Written task: Return, exactly and in full, the lines of the records below starting at the one with "perspectivas e preocupações de género em" and ending at the one with "itir todas las cookies", and no other lines.

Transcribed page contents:
==================================================

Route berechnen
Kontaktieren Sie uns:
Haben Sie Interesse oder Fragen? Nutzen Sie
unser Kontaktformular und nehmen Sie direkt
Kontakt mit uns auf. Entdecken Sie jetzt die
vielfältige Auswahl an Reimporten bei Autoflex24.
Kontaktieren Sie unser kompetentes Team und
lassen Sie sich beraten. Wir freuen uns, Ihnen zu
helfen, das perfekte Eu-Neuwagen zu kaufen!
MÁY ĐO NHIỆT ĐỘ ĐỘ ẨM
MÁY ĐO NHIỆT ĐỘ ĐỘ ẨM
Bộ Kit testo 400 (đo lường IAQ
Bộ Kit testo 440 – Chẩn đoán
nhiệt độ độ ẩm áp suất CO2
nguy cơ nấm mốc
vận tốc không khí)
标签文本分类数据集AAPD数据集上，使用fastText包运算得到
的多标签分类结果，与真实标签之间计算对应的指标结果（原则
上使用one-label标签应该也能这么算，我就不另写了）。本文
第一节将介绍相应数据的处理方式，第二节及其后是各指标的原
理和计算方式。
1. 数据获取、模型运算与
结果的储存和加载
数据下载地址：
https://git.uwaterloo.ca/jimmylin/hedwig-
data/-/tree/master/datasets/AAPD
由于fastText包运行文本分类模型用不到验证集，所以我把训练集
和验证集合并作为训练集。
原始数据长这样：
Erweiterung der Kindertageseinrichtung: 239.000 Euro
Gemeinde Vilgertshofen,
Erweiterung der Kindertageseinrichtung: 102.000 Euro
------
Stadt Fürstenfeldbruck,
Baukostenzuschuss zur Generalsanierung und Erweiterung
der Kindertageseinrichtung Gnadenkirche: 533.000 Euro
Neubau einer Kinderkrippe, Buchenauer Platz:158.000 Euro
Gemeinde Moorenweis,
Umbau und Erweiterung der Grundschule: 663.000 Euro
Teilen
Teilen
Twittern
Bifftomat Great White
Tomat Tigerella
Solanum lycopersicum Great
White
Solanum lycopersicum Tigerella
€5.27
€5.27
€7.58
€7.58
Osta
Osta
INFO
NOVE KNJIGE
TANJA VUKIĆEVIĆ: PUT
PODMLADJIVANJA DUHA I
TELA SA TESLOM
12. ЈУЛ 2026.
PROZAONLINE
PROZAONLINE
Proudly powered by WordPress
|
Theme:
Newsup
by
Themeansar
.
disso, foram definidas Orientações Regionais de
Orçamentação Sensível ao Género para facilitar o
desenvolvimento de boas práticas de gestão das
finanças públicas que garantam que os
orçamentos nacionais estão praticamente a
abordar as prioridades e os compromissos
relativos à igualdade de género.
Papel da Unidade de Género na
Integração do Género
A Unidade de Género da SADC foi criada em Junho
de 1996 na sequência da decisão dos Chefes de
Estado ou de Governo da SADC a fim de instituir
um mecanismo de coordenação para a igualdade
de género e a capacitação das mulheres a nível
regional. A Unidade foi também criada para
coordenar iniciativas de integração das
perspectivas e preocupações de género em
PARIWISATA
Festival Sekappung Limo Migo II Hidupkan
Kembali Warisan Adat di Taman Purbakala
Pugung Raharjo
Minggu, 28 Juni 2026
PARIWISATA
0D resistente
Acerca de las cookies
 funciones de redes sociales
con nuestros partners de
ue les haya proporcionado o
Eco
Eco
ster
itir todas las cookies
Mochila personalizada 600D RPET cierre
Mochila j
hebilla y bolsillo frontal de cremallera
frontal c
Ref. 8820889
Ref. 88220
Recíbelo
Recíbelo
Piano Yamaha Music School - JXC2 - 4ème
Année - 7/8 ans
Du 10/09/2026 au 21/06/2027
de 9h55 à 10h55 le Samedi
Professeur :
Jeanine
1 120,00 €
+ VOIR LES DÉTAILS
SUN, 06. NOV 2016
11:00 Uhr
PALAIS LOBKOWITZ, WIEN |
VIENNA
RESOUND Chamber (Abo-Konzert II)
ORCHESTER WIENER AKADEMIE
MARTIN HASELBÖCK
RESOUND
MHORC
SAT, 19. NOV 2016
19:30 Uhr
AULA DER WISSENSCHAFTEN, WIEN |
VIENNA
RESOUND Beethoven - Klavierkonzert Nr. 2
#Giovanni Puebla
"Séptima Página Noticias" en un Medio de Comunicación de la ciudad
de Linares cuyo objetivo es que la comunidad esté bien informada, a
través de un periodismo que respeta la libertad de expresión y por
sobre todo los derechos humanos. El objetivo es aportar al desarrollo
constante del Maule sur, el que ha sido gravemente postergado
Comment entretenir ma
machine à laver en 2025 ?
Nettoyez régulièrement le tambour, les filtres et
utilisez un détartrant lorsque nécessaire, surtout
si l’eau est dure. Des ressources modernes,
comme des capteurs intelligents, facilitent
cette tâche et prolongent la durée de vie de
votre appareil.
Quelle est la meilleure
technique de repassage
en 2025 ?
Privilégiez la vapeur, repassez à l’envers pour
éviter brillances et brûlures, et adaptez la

==================================================

Solution to the problem:
perspectivas e preocupações de género em
PARIWISATA
Festival Sekappung Limo Migo II Hidupkan
Kembali Warisan Adat di Taman Purbakala
Pugung Raharjo
Minggu, 28 Juni 2026
PARIWISATA
0D resistente
Acerca de las cookies
 funciones de redes sociales
con nuestros partners de
ue les haya proporcionado o
Eco
Eco
ster
itir todas las cookies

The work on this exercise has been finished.